• **DOCUMENT PASSAGE**:
# removing Trek emblem from headtube



## chang200 (Aug 26, 2003)

I love my bike, but I hate the big metal Trek emblem on the front. Does anyone know how to remove it without damaging the paint? It's a Madone 5.2 frame, so I think it's just glue holding the emblem onto the carbon fiber. I really don't want to damage the finish, but I can't stand that big badge.


----------



## wim (Feb 28, 2005)

To remove badges from automobile sheet metal, you heat the badge gently with a hair dryer, then pull dental floss back and forth between the badge and the metal. I'm sure you could use that procedure with your Trek, but I'd be damn careful with heat on that carbon fiber. I'd try the dental floss saw method without the heat first.

I'd also think about the frame warranty. If a clean head tube means a big fat VOID from Trek, I wouldn't touch that emblem until the warranty runs out.


----------



## chang100 (Aug 29, 2003)

*already done*

I heated it gently with a hair dryer and used the dull edge of a knife (not smart, but effective) to pry it off. There's a sticky paper backing that's hard to get off the paint, but now the head tube is nice & clean.


----------



## mwinoski (Aug 19, 2004)

• **DATASET EXCERPTS**:
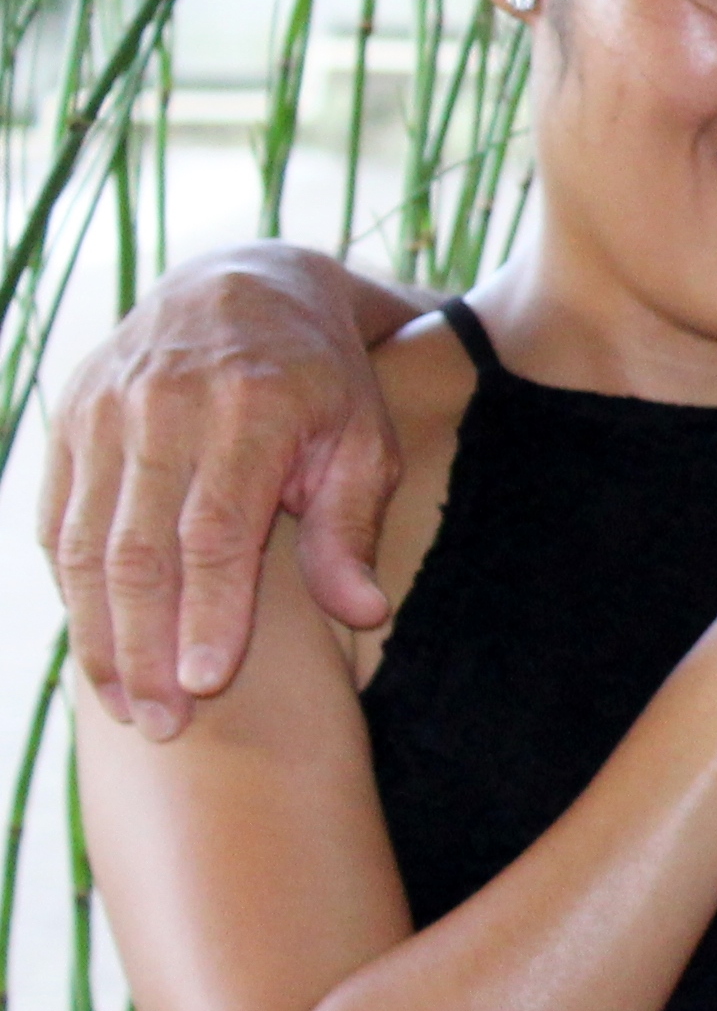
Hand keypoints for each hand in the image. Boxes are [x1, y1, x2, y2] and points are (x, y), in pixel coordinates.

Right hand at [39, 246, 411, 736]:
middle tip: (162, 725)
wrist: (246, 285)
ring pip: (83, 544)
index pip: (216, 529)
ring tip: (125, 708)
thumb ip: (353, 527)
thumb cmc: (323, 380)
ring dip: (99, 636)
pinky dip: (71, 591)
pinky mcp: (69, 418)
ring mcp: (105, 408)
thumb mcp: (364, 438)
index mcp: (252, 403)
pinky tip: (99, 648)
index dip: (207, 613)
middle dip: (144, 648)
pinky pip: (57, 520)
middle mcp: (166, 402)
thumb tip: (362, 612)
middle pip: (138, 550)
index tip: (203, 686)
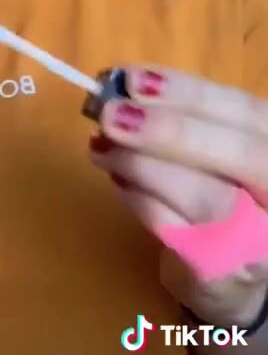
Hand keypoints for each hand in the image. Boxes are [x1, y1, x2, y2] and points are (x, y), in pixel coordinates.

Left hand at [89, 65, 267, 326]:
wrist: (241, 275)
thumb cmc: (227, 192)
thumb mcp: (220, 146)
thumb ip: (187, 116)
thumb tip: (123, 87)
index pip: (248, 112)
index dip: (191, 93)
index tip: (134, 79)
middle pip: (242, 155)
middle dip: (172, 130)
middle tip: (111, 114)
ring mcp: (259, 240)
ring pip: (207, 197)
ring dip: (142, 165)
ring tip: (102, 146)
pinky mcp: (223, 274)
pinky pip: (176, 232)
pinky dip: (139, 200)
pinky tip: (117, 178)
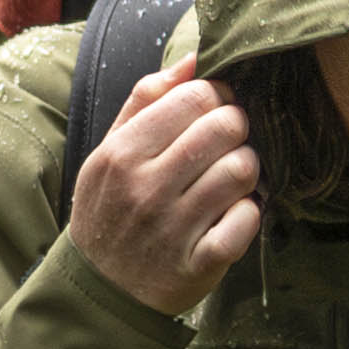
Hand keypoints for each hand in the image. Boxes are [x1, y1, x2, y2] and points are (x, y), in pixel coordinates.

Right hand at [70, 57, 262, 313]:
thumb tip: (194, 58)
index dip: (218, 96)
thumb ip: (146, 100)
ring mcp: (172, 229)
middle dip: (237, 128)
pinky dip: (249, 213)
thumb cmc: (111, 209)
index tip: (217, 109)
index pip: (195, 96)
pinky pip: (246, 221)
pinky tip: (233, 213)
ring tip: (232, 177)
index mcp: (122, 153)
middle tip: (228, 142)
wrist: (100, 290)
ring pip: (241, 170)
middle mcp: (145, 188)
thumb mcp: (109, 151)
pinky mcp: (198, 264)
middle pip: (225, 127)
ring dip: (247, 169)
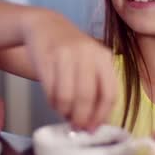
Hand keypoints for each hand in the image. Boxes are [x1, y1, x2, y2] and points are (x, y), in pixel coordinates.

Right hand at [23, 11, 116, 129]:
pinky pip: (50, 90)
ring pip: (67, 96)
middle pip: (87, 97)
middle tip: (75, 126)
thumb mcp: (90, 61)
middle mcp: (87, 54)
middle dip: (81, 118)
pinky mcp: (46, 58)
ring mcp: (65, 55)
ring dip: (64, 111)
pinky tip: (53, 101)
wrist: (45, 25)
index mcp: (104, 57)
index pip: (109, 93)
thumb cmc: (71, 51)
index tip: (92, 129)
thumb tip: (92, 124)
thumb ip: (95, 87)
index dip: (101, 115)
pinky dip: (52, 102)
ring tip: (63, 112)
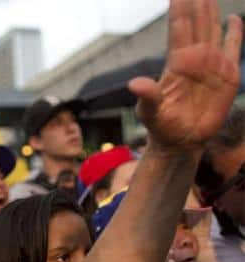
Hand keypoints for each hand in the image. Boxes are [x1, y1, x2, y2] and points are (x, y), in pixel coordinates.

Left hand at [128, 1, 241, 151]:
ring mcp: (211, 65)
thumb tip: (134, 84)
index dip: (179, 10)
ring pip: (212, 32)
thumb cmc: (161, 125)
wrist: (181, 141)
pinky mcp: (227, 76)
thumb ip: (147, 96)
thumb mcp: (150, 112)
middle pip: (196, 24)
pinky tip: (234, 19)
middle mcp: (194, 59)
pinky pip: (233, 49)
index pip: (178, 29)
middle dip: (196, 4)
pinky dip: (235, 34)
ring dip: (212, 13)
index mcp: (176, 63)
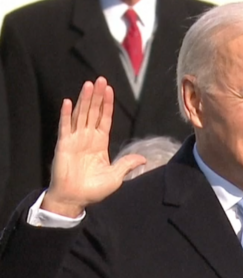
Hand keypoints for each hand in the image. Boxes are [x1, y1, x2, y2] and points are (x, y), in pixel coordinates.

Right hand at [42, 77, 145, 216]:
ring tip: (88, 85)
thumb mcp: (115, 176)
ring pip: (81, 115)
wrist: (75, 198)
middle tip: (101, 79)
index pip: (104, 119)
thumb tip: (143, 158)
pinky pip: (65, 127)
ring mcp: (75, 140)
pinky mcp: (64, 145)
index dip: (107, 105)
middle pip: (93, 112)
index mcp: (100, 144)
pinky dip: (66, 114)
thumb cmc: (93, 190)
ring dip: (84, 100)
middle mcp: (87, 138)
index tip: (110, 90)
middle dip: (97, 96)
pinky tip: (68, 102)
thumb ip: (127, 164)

• **DIRECTIONS**:
(A) Answer these questions about the Trek emblem thread:
(i) What frame does chang200 say the bike has?
(ii) What does wim suggest pulling back and forth between the badge and the metal?
(iii) What did chang100 use to pry the emblem off?
(B) Reproduce the Trek emblem thread from "## chang200 (Aug" to "(Feb 28, 2005)" with no changes.

• **TASK RESPONSES**:
(A)
(i) A Madone 5.2 frame.
(ii) Dental floss.
(iii) The dull edge of a knife.

(B)
## chang200 (Aug 26, 2003)

I love my bike, but I hate the big metal Trek emblem on the front. Does anyone know how to remove it without damaging the paint? It's a Madone 5.2 frame, so I think it's just glue holding the emblem onto the carbon fiber. I really don't want to damage the finish, but I can't stand that big badge.


----------



## wim (Feb 28, 2005)